═══ Raw data ═══
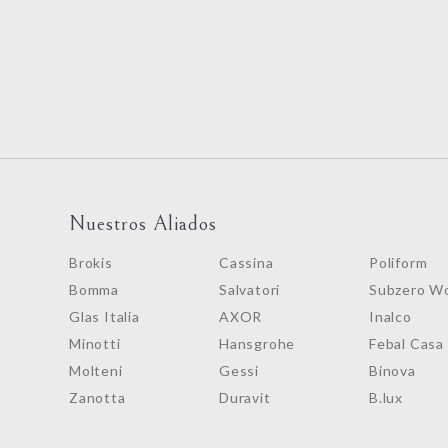
Nuestros Aliados
Brokis
Cassina
Poliform
Bomma
Salvatori
Subzero Wo
Glas Italia
AXOR
Inalco
Minotti
Hansgrohe
Febal Casa
Molteni
Gessi
Binova
Zanotta
Duravit
B.lux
═══
Request:
Extract every line of text from the material above, character for character, and leave the picture out of your answer.

Exercise result:
Nuestros Aliados
Brokis
Cassina
Poliform
Bomma
Salvatori
Subzero Wo
Glas Italia
AXOR
Inalco
Minotti
Hansgrohe
Febal Casa
Molteni
Gessi
Binova
Zanotta
Duravit
B.lux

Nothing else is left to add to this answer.